Ce qui n’a pas fonctionné

Un milieu orphelin de Torreira : Privé de sa pépite uruguayenne, le milieu de la Samp prend l’eau. Positionné bien trop bas, il ne permet pas à Praet ou à Linetty d’exprimer pleinement leurs qualités. Albin Ekdal, arrivé en catastrophe à l’intersaison, pour endosser le rôle de Regista, fait ce qu’il peut mais il n’a ni l’agressivité de son prédécesseur, ni sa capacité à casser les lignes. Résultat, l’ensemble de l’équipe manque de maitrise collective (même si elle ne manque pas de courage) et s’avère souvent incapable de tenir le ballon pour soulager une défense qui parfois, ne dispose pas d’un seul instant pour souffler. Ceci explique sans doute les défaites logiques concédées contre les gros du championnat (le Napoli excepté…)
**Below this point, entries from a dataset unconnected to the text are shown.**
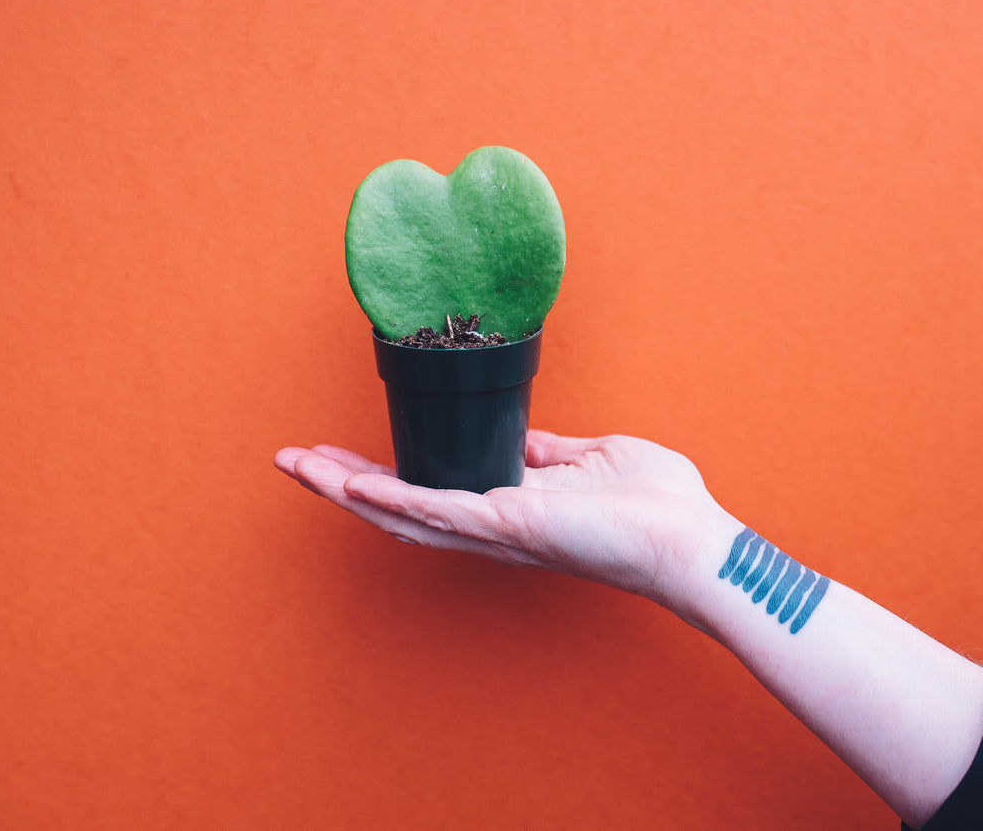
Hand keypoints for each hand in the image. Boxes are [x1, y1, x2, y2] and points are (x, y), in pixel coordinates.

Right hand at [274, 430, 729, 612]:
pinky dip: (393, 496)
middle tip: (290, 460)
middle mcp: (490, 526)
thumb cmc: (654, 506)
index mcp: (507, 506)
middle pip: (398, 507)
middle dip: (340, 484)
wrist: (691, 540)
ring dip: (346, 489)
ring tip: (298, 466)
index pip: (428, 490)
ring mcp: (497, 529)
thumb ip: (547, 453)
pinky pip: (440, 511)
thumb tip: (521, 441)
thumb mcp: (590, 459)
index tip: (341, 454)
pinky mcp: (512, 524)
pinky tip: (352, 483)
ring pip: (404, 511)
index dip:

Un banc morne comme un anchois sans marinade : La Samp n’a pas de banc. C’est le constat que l’on peut faire à cet instant de la saison. En cause, un mercato mi-figue mi-raisin. Jakub Jankto, arraché à l’Udinese, a traversé la première partie de la saison comme un fantôme. Ronaldo Vieira, encore trop tendre, a parsemé les bouts de matchs qu’on lui a octroyés de quelques promesses. Junior Tavares n’a pas joué une seule minute. Kownacki s’est quant à lui totalement perdu, en ressassant un penalty manqué contre Cagliari dans les derniers instants de la rencontre. Seule lumière dans ce sombre tableau : Tonelli et l’inévitable Saponara, qui a toujours excellé et s’est même permis d’arracher un nul contre la Lazio, au Stadio Olimpico, à la faveur d’un but d’anthologie et d’une course folle, moitié dénudé vers les tribunes. Le mercato d’hiver permettra peut-être d’offrir à la Samp ce petit quelque chose qui semble encore lui manquer.